Posted by Rob Moir on 2.18.09 at 6:39
Time for citizen action to prevent the destruction of yet another river. Where is the ELF when we need them?
Posted by reg on 2.18.09 at 10:29
Stephanie Kraft has written an insightful piece about this unusually biased process, and it was right of her to point out how state money is being spent on cross-purposes. How true that is. Some of the environmental groups who should have been front and center on this have instead been MIA for four years because they believed the developers numbers (which have now been proven to be full of errors in the developers' favor and to the detriment of the fishery). The Division of Fisheries and Wildlife was the main agent who went around selling this bad science to the Atlantic Salmon Federation and other groups. Still no one has heard from these critically important groups, even though this hearing officer has introduced unprecedented illegalities in the adjudicatory proceeding has embarrassed the DEP and the Governor from Springfield to Boston and beyond.
Posted by Jana Chicoine on 2.18.09 at 16:46
Clearly DEP and EOEEA could care less about the effects on the river from this plant. Then try to figure out where the wood is coming from to feed this plant. HINT: Look at the ramped up logging plans on our public lands, using clearcutting and other even aged forms of management, which damage the ecology of the forest permanently. Now, where are the enviro groups???
Posted by Ray on 2.18.09 at 18:47
I am greatly cocern that the DEP has seen fit to throw out anyones testimony. Isn't that the purpose of a hearing?

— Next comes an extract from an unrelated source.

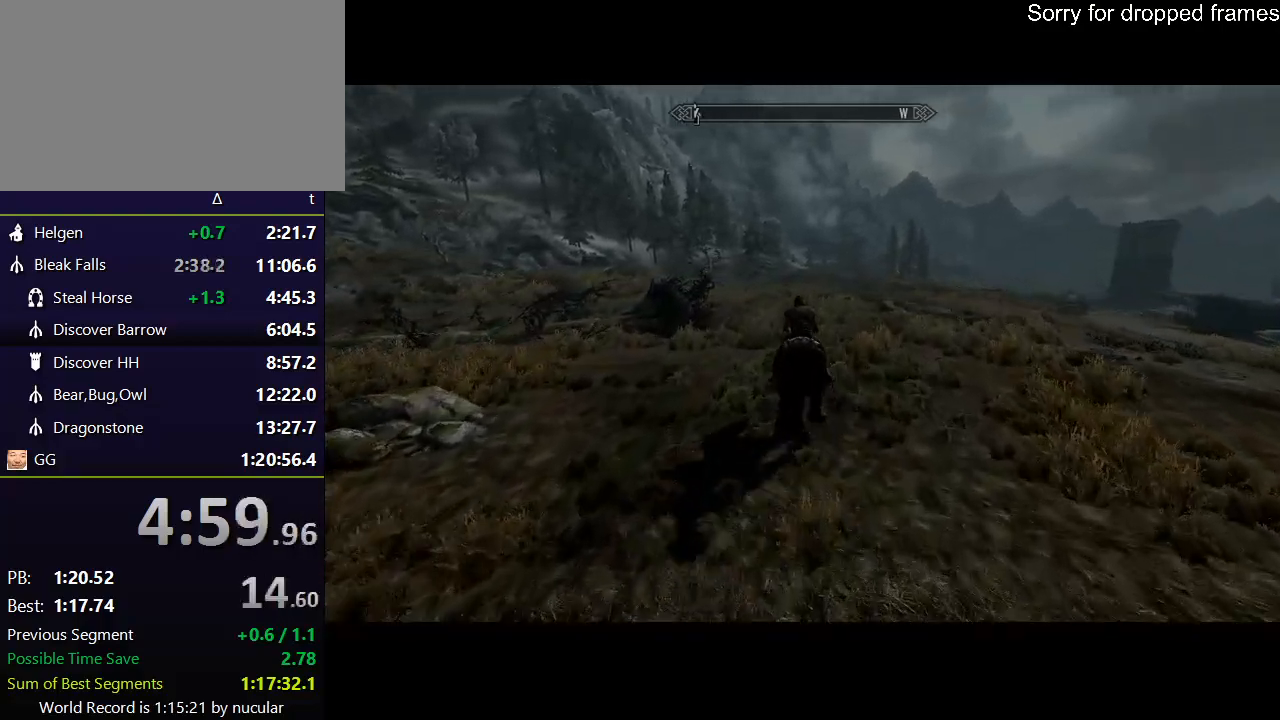
{"keys": ["shift", "w"], "mouse": [], "events": []}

Posted by concerned citizen on 2.19.09 at 5:42
The Valley Advocate has done a commendable job bringing to light the DEP's current attitude toward protecting our rivers: it is one of blatant disregard for river ecology in favor of business. DEP has no evidence to show that this water withdrawal will be safe for the River. In addition, the hearing appeal process has been biased and indefensible. Its all about the money: the environmental groups and citizen testimony shows Russell Biomass will make a $1 billion dollar profit over 30 years - and they get to take the public's Westfield River water for free. Moreover, the company logs its own land so the trees that would otherwise be sequestering carbon are cut and burned and Russell Biomass has a free source of wood, too. The company asked DEP to throw out the citizen's testimony and the DEP gladly complied. I do need to correct one point in the article: Rushing Rivers isn't a party to the case so I don't represent them. Dr. Parasiewicz is providing testimony for my clients. Thank you Stephanie Kraft.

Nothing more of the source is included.